* [Daftar Tugas]:
1. Menurut teks tentang Carandiru, mengapa banyak masalah muncul di penjara itu? Jelaskan dalam satu sampai tiga kalimat.
2. Jawab pertanyaan berikut berdasarkan teks tentang Carandiru.
(a) Di kota mana Carandiru terletak?
(b) Berapa batas tampung penjara itu?
(c) Untuk apa dokter itu datang ke penjara?

Carandiru

Doc, you wanna hear another lie? Ain’t no one guilty in here. You worked that one out yet? ~Chico

Carandiru, yang terletak di kota Sao Paolo, Brazil adalah penjara terbesar di Amerika Latin. Penjara yang juga terkenal karena kekerasan dan kebrutalan ini menampung kira-kira 7800 narapidana, yang sebenarnya sudah di luar batas tampung yaitu sekitar 3000 orang. Tidak heran banyak masalah timbul akibat terlalu banyaknya narapidana ini ditambah lagi dengan munculnya berbagai penyakit termasuk AIDS.

Dari sinilah cerita berawal, ketika seorang dokter datang ke penjara ini, ditugasi secara sukarela untuk memeriksa para narapidana dari infeksi AIDS. Melalui pandangan si dokter-lah kita menyaksikan kehidupan nyata sebuah penjara yang penuh sesak, dengan setiap narapidana membawa ceritanya masing-masing. Beruntung si dokter diperlakukan dengan baik di penjara yang hampir seluruhnya merupakan penjahat sejati, tidak sedikit dari mereka adalah pembunuh dan pemerkosa.

* [Data yang Tersedia]:
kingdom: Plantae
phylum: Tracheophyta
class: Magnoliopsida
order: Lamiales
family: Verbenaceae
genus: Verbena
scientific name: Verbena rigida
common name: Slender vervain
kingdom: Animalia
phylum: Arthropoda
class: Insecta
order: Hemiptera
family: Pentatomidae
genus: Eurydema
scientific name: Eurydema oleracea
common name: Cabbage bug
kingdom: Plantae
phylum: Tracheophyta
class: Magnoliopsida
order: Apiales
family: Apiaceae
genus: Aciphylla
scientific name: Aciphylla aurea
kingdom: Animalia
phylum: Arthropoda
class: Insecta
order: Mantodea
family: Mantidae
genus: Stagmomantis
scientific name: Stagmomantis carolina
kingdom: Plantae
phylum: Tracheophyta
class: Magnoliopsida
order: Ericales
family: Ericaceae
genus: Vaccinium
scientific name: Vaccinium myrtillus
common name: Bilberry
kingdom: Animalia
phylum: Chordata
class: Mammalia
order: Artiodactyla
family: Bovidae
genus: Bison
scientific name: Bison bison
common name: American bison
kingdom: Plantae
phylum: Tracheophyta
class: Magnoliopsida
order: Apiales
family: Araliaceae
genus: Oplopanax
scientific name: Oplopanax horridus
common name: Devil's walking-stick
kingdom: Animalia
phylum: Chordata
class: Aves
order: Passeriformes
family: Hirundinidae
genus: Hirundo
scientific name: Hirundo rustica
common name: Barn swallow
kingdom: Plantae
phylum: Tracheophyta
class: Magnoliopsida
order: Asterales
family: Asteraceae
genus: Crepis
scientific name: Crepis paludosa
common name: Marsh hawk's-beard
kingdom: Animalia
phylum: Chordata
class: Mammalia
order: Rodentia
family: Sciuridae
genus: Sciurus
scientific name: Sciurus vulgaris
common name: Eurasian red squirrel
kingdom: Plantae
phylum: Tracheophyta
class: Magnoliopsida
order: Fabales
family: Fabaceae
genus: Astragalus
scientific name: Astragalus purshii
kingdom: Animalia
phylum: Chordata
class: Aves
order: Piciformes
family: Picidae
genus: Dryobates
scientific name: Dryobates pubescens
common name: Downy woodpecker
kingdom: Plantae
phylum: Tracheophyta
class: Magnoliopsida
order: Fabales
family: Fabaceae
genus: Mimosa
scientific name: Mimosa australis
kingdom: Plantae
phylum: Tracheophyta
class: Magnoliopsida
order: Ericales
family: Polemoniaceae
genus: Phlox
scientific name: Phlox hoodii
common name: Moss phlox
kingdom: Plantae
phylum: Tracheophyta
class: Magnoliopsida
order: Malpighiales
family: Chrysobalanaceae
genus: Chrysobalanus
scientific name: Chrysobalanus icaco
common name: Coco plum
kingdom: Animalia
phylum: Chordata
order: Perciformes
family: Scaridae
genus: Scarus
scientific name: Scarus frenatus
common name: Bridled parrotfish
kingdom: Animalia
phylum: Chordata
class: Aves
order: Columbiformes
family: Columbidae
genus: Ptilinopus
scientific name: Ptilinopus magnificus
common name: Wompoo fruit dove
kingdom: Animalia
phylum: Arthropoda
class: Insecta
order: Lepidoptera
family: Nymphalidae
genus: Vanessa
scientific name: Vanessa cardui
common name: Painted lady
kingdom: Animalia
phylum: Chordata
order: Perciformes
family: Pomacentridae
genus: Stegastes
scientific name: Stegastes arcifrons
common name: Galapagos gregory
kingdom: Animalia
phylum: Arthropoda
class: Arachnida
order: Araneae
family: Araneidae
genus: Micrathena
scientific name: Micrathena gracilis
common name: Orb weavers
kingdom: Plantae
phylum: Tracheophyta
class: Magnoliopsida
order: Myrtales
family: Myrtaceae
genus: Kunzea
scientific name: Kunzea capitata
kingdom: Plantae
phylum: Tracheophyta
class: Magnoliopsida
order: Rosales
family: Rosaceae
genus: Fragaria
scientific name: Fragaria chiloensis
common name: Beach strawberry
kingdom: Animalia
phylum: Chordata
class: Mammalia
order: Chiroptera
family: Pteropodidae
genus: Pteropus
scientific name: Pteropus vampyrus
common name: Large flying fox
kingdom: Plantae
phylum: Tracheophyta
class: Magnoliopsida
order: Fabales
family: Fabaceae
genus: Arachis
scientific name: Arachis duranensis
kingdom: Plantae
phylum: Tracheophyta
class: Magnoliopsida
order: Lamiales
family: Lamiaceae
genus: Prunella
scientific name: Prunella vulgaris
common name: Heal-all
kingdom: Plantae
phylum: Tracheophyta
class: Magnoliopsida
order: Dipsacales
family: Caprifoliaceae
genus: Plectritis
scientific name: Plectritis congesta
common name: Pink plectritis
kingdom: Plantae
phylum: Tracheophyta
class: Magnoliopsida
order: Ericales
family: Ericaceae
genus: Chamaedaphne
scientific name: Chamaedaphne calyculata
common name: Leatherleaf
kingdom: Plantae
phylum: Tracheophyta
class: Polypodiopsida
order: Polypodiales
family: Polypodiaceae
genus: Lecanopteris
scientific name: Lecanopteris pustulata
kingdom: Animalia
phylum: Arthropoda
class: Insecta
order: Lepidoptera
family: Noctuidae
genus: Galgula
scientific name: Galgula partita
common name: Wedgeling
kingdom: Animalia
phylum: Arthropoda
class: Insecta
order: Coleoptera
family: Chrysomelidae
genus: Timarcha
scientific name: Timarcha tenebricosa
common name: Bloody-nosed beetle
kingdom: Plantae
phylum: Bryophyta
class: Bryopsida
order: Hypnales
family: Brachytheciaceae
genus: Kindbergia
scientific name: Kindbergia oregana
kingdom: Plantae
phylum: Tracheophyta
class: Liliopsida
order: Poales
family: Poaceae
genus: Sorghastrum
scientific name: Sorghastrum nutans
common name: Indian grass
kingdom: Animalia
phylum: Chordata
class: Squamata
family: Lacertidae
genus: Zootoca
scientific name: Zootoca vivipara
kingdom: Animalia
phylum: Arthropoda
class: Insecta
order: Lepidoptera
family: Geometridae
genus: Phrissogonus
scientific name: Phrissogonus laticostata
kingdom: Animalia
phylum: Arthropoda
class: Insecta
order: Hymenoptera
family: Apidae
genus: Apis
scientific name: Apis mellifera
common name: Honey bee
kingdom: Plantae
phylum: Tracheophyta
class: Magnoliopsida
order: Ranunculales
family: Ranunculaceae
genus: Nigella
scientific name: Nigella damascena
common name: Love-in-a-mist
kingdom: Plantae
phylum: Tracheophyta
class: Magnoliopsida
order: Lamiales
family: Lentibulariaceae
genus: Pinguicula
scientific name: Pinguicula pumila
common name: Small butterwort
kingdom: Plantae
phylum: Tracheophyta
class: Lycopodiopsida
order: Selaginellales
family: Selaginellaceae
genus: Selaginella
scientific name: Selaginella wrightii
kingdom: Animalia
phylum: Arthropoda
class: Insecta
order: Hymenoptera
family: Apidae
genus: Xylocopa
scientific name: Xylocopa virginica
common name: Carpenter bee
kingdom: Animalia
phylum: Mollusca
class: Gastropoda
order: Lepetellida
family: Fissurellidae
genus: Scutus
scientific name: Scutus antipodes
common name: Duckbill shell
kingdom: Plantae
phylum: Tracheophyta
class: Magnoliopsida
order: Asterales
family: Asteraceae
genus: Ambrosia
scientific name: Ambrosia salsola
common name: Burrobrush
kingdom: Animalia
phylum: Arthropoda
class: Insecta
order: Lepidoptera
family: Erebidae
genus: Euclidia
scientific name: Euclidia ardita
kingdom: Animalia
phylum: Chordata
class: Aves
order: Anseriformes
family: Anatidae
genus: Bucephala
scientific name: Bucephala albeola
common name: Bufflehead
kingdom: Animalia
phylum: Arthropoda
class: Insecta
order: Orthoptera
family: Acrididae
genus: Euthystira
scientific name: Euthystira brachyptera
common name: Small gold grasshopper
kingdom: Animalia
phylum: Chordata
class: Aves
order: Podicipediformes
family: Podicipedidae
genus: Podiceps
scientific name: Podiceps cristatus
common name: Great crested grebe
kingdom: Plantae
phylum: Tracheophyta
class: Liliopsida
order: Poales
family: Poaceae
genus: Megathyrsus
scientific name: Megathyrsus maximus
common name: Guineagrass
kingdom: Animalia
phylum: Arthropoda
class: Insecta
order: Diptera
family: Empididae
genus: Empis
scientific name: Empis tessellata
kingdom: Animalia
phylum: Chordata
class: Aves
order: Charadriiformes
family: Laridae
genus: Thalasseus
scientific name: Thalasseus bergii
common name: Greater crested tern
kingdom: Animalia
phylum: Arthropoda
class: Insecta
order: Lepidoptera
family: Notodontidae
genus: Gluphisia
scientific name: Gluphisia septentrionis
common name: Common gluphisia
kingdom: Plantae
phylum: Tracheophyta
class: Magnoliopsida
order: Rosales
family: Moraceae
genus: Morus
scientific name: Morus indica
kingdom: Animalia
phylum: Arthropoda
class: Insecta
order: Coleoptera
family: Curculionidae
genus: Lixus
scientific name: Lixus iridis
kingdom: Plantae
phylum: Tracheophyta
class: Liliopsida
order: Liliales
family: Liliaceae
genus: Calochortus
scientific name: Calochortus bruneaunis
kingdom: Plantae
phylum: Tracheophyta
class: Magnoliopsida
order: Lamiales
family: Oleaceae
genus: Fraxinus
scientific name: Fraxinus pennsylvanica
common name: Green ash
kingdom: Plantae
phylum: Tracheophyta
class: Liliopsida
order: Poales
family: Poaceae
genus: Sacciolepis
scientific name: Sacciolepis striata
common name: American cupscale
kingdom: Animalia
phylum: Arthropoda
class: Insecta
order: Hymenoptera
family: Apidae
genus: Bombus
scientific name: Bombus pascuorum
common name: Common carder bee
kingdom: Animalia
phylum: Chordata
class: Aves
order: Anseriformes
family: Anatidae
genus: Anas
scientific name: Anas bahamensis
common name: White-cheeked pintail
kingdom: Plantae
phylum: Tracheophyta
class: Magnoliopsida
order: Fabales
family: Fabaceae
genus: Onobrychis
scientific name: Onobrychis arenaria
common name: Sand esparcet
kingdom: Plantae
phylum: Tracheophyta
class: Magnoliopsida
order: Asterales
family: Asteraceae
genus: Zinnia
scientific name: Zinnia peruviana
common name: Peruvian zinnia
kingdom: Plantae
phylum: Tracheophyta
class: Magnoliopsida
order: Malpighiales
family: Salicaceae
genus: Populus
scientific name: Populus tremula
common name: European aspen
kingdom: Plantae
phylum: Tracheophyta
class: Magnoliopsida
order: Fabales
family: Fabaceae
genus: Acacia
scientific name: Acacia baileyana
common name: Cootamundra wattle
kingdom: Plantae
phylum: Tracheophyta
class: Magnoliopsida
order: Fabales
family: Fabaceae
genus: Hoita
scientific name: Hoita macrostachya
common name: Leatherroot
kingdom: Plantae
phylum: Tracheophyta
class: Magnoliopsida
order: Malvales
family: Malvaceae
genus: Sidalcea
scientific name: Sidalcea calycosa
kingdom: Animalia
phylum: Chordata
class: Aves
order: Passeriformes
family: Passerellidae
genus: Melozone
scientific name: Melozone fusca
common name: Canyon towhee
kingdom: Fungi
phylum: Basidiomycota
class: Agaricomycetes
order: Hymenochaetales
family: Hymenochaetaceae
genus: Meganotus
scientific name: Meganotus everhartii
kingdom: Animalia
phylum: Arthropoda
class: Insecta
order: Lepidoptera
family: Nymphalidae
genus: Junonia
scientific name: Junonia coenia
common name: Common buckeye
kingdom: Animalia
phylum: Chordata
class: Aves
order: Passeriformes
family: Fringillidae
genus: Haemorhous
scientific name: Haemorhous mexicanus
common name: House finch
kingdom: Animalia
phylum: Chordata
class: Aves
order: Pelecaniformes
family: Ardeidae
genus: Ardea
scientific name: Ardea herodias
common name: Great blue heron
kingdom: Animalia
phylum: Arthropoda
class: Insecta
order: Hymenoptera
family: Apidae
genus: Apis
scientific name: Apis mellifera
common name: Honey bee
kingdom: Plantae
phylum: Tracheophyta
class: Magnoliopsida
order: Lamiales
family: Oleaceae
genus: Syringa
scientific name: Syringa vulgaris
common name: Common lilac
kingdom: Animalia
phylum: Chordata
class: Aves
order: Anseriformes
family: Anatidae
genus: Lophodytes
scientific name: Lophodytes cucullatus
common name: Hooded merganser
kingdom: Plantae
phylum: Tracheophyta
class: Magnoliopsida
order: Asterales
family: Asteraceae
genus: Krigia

* [Jawaban Tugas]:
1. Banyak masalah muncul karena narapidananya terlalu banyak. Penjara itu menampung kira-kira 7800 narapidana, padahal daya tampungnya hanya sekitar 3000 orang.

2.
(a) Di kota Sao Paolo, Brazil.
(b) Sekitar 3000 orang.
(c) Untuk memeriksa para narapidana dari infeksi AIDS.